### TO-DO ITEM
Copy all the text in the listing below word for word, and leave the pictures out of your answer.
┌────────
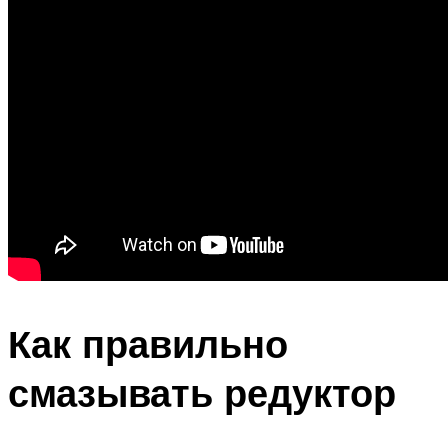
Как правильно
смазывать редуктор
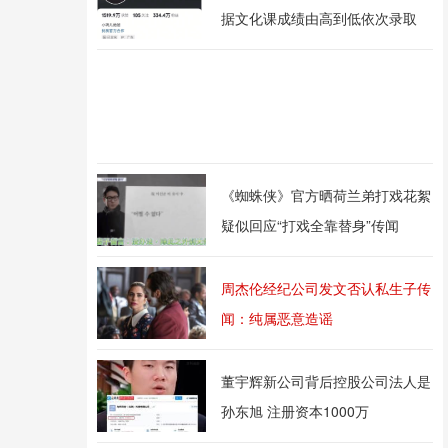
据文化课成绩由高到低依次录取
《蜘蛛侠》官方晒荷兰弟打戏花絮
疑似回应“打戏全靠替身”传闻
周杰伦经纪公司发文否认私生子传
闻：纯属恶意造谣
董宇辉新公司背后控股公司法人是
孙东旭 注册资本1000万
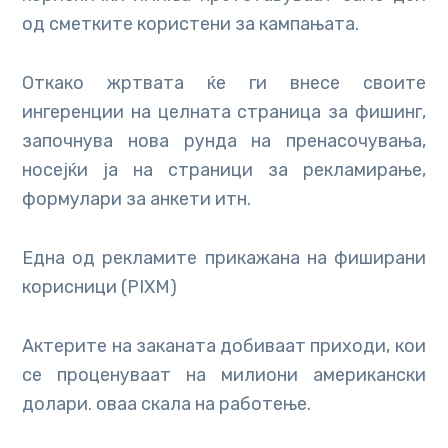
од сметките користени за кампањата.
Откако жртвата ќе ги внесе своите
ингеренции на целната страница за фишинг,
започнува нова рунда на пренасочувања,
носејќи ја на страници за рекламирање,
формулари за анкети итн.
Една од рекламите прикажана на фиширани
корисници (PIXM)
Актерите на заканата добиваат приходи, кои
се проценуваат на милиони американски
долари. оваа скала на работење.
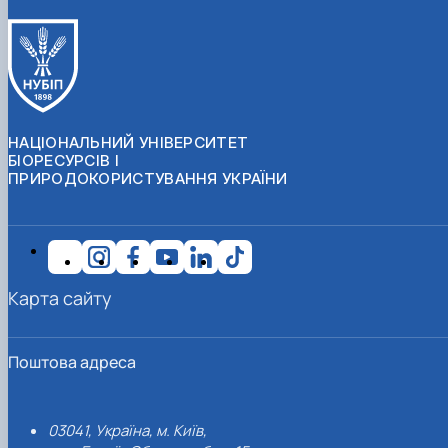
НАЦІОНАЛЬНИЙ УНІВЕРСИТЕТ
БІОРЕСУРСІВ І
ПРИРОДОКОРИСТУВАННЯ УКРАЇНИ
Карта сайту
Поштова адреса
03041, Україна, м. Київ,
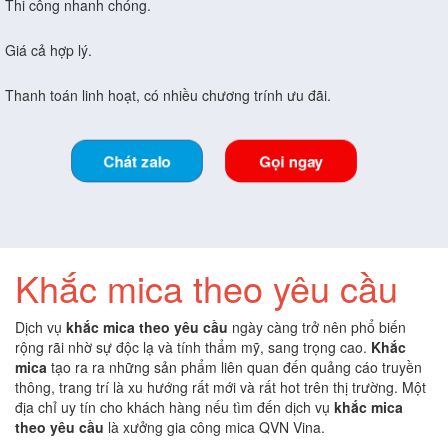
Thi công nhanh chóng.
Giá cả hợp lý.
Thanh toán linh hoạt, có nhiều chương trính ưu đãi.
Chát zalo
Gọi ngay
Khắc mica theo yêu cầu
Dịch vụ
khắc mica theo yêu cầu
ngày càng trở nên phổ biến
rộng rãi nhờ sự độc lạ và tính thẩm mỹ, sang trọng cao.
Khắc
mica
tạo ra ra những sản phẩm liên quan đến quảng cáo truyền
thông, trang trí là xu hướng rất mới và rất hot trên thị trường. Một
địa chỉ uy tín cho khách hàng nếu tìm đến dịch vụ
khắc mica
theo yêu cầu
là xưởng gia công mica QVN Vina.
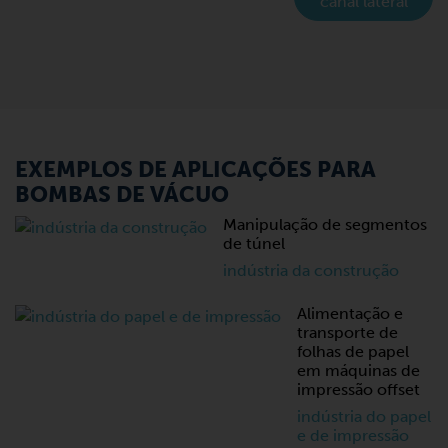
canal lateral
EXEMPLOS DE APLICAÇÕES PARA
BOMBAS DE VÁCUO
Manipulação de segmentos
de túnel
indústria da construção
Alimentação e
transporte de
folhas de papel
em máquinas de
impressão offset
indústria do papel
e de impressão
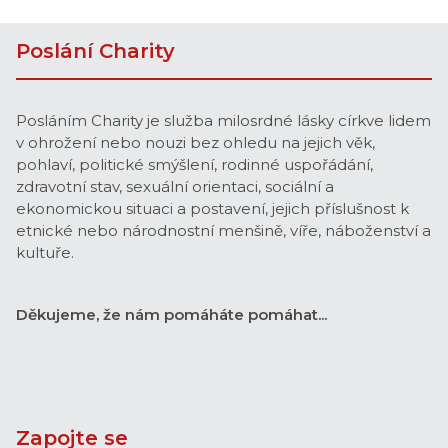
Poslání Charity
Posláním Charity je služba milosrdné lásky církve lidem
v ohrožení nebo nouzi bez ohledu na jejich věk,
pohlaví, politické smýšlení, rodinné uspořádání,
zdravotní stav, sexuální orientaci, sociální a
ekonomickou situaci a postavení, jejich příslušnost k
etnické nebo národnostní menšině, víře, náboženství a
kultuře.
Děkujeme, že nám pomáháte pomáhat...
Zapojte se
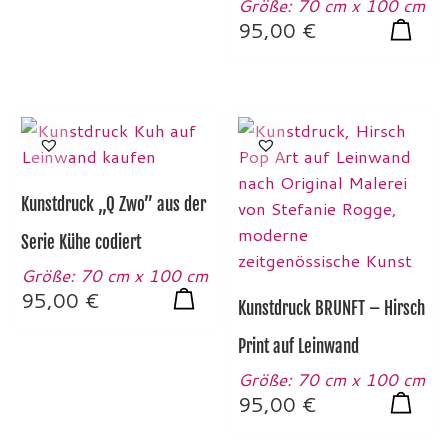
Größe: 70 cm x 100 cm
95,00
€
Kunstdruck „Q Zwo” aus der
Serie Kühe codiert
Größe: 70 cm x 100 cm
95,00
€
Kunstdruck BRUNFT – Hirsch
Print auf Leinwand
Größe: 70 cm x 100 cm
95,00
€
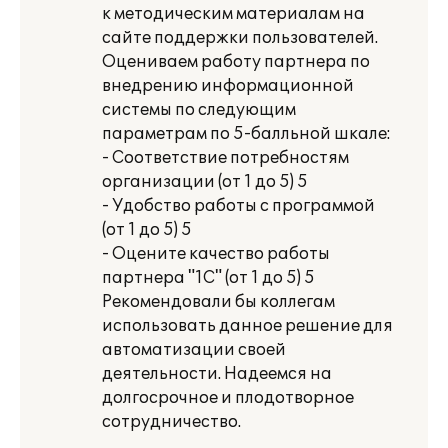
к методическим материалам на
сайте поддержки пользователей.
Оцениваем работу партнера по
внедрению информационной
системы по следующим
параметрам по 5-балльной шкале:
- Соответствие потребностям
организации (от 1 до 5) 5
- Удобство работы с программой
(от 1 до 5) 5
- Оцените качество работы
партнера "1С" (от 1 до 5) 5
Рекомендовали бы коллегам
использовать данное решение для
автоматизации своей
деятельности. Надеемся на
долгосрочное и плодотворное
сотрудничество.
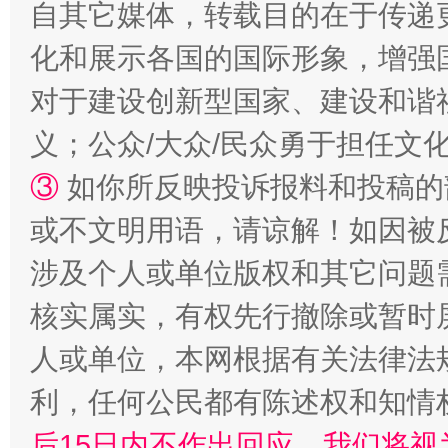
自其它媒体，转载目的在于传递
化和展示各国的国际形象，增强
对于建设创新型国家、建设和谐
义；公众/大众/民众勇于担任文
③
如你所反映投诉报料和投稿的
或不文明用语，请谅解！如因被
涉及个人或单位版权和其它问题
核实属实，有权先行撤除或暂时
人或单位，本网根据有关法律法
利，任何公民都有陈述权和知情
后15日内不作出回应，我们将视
└────────
### RESPONSE BELOW
Как правильно
смазывать редуктор
据文化课成绩由高到低依次录取
《蜘蛛侠》官方晒荷兰弟打戏花絮
疑似回应“打戏全靠替身”传闻
周杰伦经纪公司发文否认私生子传
闻：纯属恶意造谣
董宇辉新公司背后控股公司法人是
孙东旭 注册资本1000万
од сметките користени за кампањата.
Откако жртвата ќе ги внесе своите
ингеренции на целната страница за фишинг,
започнува нова рунда на пренасочувања,
носејќи ја на страници за рекламирање,
формулари за анкети итн.
Една од рекламите прикажана на фиширани
корисници (PIXM)
Актерите на заканата добиваат приходи, кои
се проценуваат на милиони американски
долари. оваа скала на работење.
НАЦІОНАЛЬНИЙ УНІВЕРСИТЕТ
БІОРЕСУРСІВ І
ПРИРОДОКОРИСТУВАННЯ УКРАЇНИ
Карта сайту
Поштова адреса
03041, Україна, м. Київ,
Thi công nhanh chóng.
Giá cả hợp lý.
Thanh toán linh hoạt, có nhiều chương trính ưu đãi.
Chát zalo
Gọi ngay
Khắc mica theo yêu cầu
Dịch vụ
khắc mica theo yêu cầu
ngày càng trở nên phổ biến
rộng rãi nhờ sự độc lạ và tính thẩm mỹ, sang trọng cao.
Khắc
mica
tạo ra ra những sản phẩm liên quan đến quảng cáo truyền
thông, trang trí là xu hướng rất mới và rất hot trên thị trường. Một
địa chỉ uy tín cho khách hàng nếu tìm đến dịch vụ
khắc mica
theo yêu cầu
là xưởng gia công mica QVN Vina.
canal lateral
EXEMPLOS DE APLICAÇÕES PARA
BOMBAS DE VÁCUO
Manipulação de segmentos
de túnel
indústria da construção
Alimentação e
transporte de
folhas de papel
em máquinas de
impressão offset
indústria do papel
e de impressão
Poslání Charity
Posláním Charity je služba milosrdné lásky církve lidem
v ohrožení nebo nouzi bez ohledu na jejich věk,
pohlaví, politické smýšlení, rodinné uspořádání,
zdravotní stav, sexuální orientaci, sociální a
ekonomickou situaci a postavení, jejich příslušnost k
etnické nebo národnostní menšině, víře, náboženství a
kultuře.
Děkujeme, že nám pomáháte pomáhat...
Zapojte se
Größe: 70 cm x 100 cm
95,00
€
Kunstdruck „Q Zwo” aus der
Serie Kühe codiert
Größe: 70 cm x 100 cm
95,00
€
Kunstdruck BRUNFT – Hirsch
Print auf Leinwand
Größe: 70 cm x 100 cm
95,00
€
к методическим материалам на
сайте поддержки пользователей.
Оцениваем работу партнера по
внедрению информационной
системы по следующим
параметрам по 5-балльной шкале:
- Соответствие потребностям
организации (от 1 до 5) 5
- Удобство работы с программой
(от 1 до 5) 5
- Оцените качество работы
партнера "1С" (от 1 до 5) 5
Рекомендовали бы коллегам
использовать данное решение для
автоматизации своей
деятельности. Надеемся на
долгосрочное и плодотворное
сотрудничество.
自其它媒体，转载目的在于传递
化和展示各国的国际形象，增强
对于建设创新型国家、建设和谐
义；公众/大众/民众勇于担任文
③
如你所反映投诉报料和投稿的
或不文明用语，请谅解！如因被
涉及个人或单位版权和其它问题
核实属实，有权先行撤除或暂时
人或单位，本网根据有关法律法
利，任何公民都有陈述权和知情
后15日内不作出回应，我们将视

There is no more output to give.